Unless the people at the King Street Station have changed, you're going to be pleasantly surprised at how they handle things. The last time we stopped there (2009) we checked our luggage, and they *OFFERED* to hang on to our carry-on so we could wander around. I said that would be great, and one desk agent literally RAN over to get a cart, pushed it back and said: "Here. Just put your carry-on on here and we'll keep it safe. Before you go to the boarding area before departure, just stop by here and pick it up. Here's a a claim check." It was that simple. And what really floored me was that when I offered a tip, she said: "Oh no. That's just part of our job." That has happened twice now in Seattle. These people in Seattle are delightfully different than what we usually see further east. 

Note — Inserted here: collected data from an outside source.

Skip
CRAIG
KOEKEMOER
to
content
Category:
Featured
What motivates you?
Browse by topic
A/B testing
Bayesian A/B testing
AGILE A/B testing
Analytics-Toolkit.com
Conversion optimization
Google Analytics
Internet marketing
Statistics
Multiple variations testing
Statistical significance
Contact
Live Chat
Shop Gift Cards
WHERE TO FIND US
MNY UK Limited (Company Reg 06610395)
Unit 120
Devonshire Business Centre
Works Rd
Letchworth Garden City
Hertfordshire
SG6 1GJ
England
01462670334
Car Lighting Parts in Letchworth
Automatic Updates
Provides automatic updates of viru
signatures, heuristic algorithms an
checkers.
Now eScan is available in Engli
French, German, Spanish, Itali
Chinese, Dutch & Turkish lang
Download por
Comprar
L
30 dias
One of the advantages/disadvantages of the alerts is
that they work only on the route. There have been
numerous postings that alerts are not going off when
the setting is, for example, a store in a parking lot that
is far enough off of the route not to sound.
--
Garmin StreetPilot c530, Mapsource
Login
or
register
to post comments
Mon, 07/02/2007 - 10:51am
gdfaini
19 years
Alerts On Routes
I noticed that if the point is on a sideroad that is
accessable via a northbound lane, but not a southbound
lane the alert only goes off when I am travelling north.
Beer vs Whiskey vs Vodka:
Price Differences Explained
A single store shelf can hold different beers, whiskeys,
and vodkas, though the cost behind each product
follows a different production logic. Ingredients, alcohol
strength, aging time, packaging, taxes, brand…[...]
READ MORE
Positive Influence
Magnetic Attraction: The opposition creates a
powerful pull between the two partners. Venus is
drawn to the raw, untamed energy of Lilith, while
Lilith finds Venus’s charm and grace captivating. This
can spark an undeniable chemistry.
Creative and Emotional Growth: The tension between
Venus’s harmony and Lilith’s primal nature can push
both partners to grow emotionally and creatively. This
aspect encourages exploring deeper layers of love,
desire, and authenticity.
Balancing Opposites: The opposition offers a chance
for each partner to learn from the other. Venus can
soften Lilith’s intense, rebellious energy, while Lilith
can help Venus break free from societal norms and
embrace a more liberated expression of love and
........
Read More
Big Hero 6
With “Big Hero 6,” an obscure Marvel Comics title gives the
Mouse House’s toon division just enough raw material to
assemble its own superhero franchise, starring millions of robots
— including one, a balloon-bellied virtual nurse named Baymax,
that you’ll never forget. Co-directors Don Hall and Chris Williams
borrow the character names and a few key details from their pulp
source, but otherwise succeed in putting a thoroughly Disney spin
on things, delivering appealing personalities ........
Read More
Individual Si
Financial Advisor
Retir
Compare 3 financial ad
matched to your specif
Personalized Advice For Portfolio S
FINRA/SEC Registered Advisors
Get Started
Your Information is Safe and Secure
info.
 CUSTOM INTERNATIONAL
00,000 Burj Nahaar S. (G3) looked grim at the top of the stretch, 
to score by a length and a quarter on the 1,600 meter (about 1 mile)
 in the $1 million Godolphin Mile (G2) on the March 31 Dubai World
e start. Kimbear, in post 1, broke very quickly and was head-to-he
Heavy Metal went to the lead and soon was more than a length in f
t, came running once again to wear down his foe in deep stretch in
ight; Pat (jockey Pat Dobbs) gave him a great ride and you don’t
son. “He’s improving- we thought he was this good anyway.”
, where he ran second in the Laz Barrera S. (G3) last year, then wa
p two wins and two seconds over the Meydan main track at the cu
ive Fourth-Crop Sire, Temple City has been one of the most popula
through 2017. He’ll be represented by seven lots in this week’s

Our arrival also had an equally pleasant and surprising outcome, but that's another story.


----------



## PA Traveler (Feb 9, 2011)

We left luggage at the Seattle station last September for about for or five hours before we had to pick it up to take the light rail to pick up a rental car at Seatac. There was absolutely no problem with doing it.


----------



## The Chief (Feb 9, 2011)

Like *ThayerATM* and *Exiled in Express* noted earlier in this post, I give props to the guys and girls in Seattle's *King Street Station* baggage department. I've ridden the *Builder* out of there several times, and always had to check out of my hotel midday. I go directly to the station, leave my bag(s) at the baggage counter, and they take care of the rest. That op could be the gold standard of the system.

*RailFanLNK*, there are *King County Metro Transit* bus stops outside *Safeco Field* on 1st and 4th Avenues, and it's a 5-7 minute bus ride, so a bus to King Street Station is another option. Or a taxi. Who do the Mariners play in that day game?

And I think any marriage that starts of with a day at the ballpark and an *Amtrak* trip is bound for success -- as long as your bride-to-be is not a Red Sox fan,,,HA! Congrats! Does she have a like-minded single sister or maid of honor?


----------



## hello (Feb 9, 2011)

_Thank you all for the reassuring comments. I think checking the carry-ons for a few hours, and then picking them up before we board would be best._

_ _

_I was surprised to find out that a lot of the Seattle deli/coffee shop type places, around the station are closed on Sundays ... disappointing!_

_ _

_There must be something in that Northwest air ... the PDX luggage and Metropolitan Lounge attendants are ALWAYS great ... one gentleman, I think his name is Frank, is happy and pleaseant to everyone as they walk in._


----------



## Kelli Krause (Jun 5, 2012)

does the current construction affect the baggage storage area?


----------